=== Task requirements ===
Without the pictures, set down every line of the data exactly.

=== Data extract ===
▼

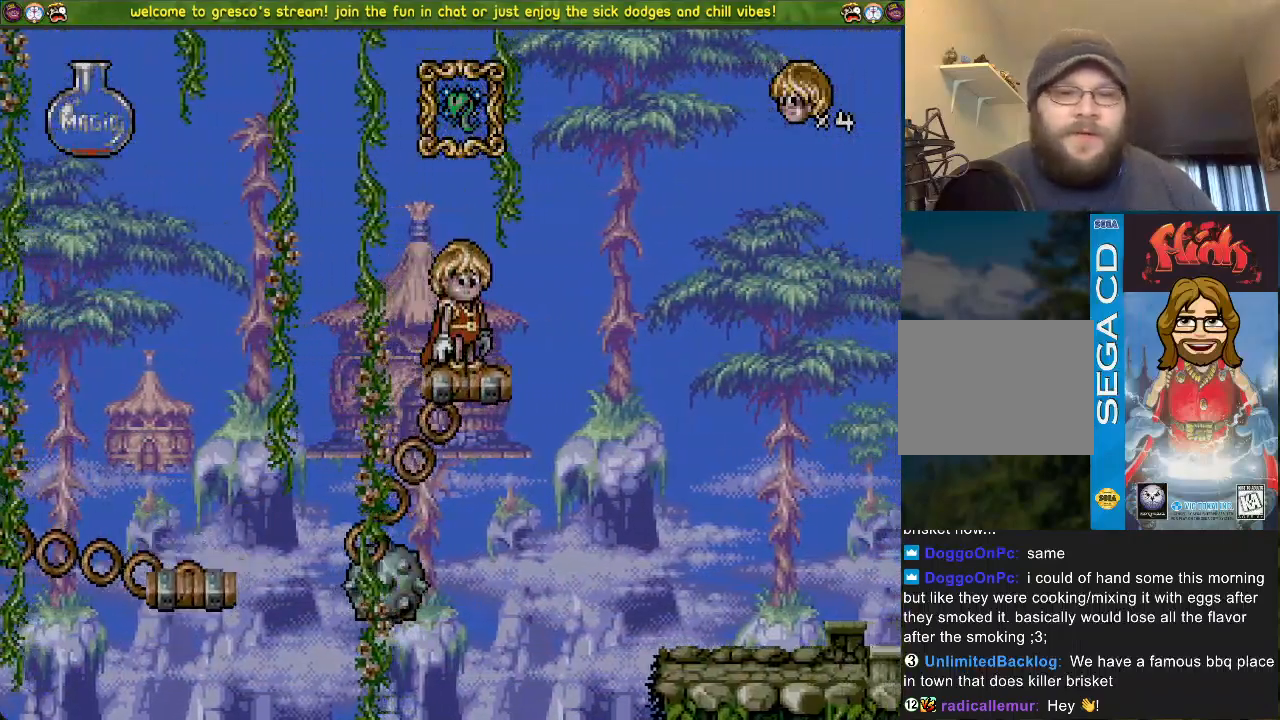
{"buttons": [], "left_stick": "center", "right_stick": "center", "events": [[167, "CROSS", "up"]]}
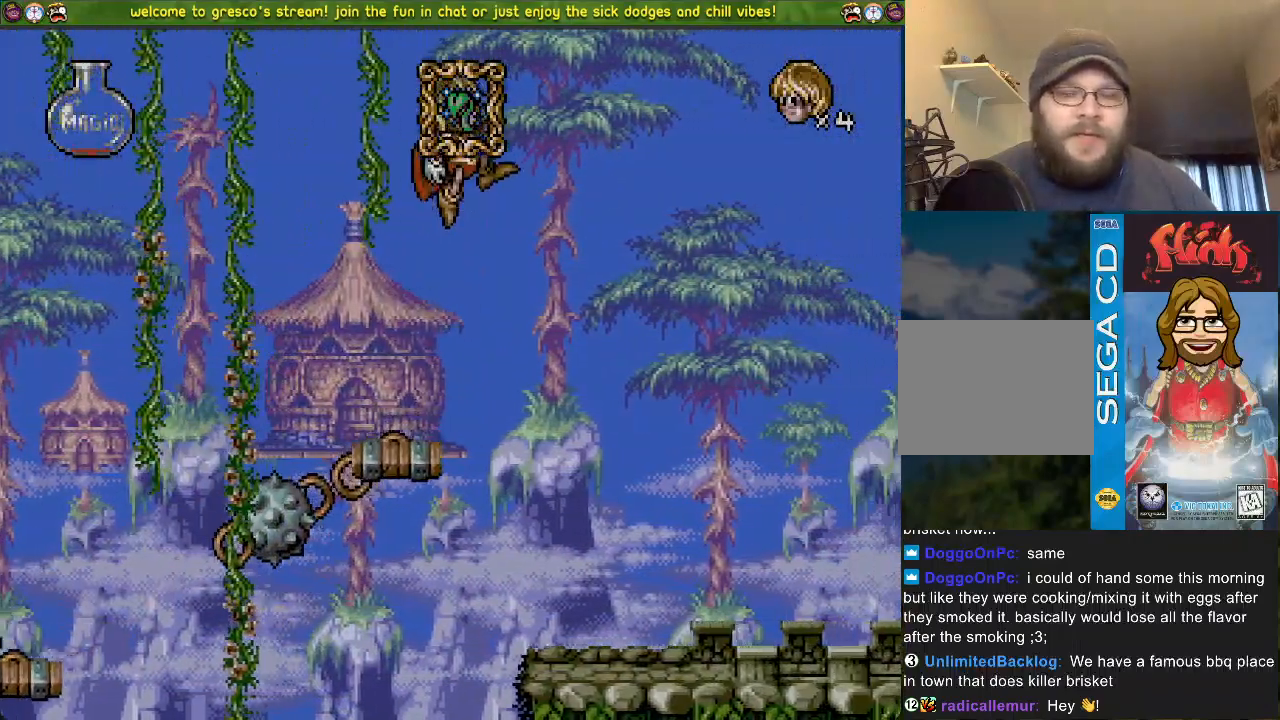
{"buttons": [], "left_stick": "center", "right_stick": "center", "events": []}
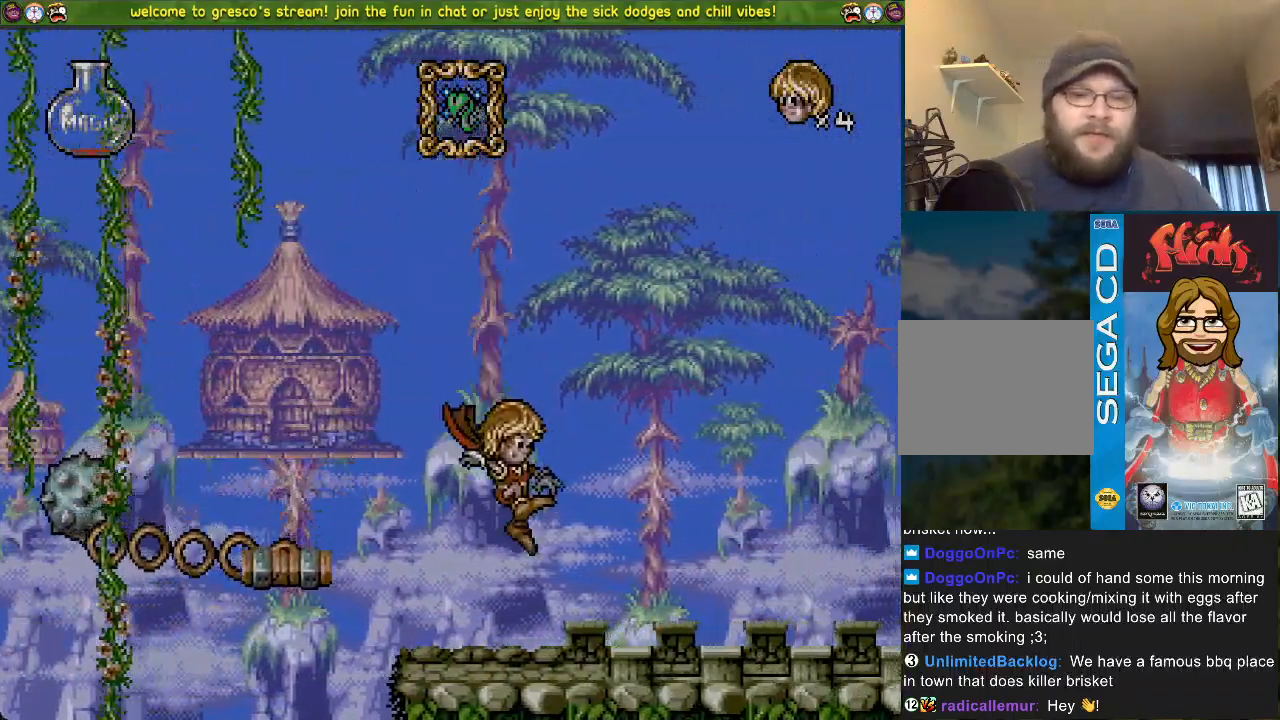
{"buttons": [], "left_stick": "center", "right_stick": "center", "events": []}
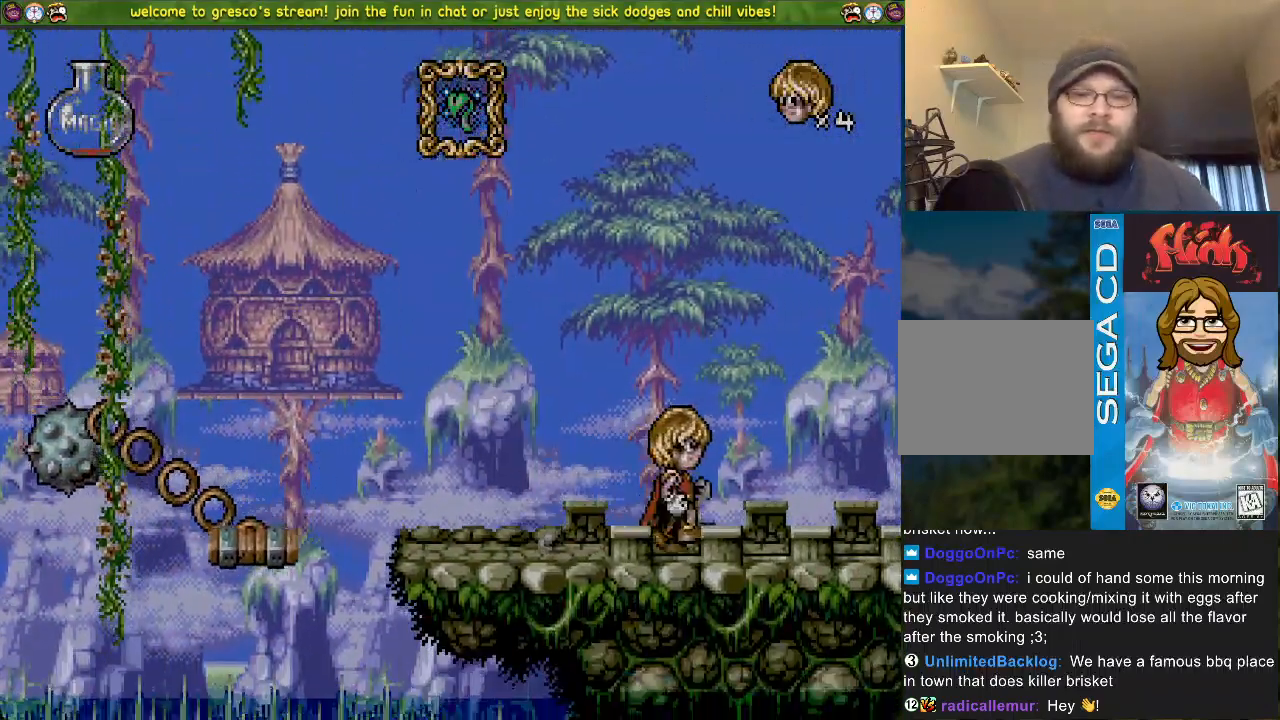
{"buttons": [], "left_stick": "center", "right_stick": "center", "events": []}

▲

=== Solution to the exercise ===
{"buttons": [], "left_stick": "center", "right_stick": "center", "events": [[167, "CROSS", "up"]]}
{"buttons": [], "left_stick": "center", "right_stick": "center", "events": []}
{"buttons": [], "left_stick": "center", "right_stick": "center", "events": []}
{"buttons": [], "left_stick": "center", "right_stick": "center", "events": []}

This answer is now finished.